When Stanton and Anthony led the formation of the National Woman Suffrage Association in 1869, the New England group reacted by creating the American Woman Suffrage Association (awsa) to work for the inclusion of women in the Fifteenth Amendment. Founded in Cleveland in November 1869, the awsa was led by such longtime abolitionists and women's rights advocates as Lucy Stone, Julia Ward Howe, and Thomas Wentworth Higginson. It accused the Stanton-Anthony group of diverting attention from the suffrage issue by scattering its efforts among broader social reforms. The awsa convinced the Republican party to include a reference to women's suffrage in its 1872 convention platform, although the party did not pursue the issue later.
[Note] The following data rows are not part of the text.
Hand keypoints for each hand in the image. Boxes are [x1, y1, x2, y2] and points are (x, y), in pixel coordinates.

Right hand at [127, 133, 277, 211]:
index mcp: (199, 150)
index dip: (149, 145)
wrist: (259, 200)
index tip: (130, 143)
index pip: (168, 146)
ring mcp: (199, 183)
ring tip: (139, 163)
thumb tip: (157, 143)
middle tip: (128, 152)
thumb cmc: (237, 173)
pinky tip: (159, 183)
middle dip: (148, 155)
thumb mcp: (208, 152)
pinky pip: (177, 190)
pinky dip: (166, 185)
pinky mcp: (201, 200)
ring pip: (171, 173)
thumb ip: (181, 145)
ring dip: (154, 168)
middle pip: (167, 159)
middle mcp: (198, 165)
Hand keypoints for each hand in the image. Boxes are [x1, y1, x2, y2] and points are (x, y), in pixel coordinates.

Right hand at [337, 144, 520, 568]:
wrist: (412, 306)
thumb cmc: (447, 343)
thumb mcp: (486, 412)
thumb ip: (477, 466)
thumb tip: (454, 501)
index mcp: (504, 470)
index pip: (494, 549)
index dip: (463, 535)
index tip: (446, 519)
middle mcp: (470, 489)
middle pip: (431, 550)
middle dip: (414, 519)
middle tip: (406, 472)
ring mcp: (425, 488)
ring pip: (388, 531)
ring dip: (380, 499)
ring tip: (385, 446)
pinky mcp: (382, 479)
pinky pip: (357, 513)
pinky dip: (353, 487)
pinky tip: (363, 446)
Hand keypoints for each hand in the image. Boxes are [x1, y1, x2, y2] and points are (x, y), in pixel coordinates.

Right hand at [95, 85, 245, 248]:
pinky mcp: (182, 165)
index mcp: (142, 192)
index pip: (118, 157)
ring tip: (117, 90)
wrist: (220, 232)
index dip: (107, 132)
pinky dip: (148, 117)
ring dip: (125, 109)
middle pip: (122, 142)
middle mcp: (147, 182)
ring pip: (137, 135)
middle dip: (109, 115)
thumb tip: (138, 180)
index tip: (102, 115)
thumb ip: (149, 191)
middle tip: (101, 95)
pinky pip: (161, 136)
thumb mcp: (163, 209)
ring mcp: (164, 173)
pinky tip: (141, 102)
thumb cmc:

Putting aside their differences, the American and National Woman Suffrage associations united in 1890, forming the National American Woman Suffrage Association (nawsa). It continued to seek the franchise, but it changed tactics, now arguing that giving women the right to vote would not be a threat to women's "separate sphere." With a boost from progressive reforms, changes in the workplace during World War I, and a final concerted drive, the nawsa succeeded in 1919; the Nineteenth Amendment took effect in time for the 1920 election.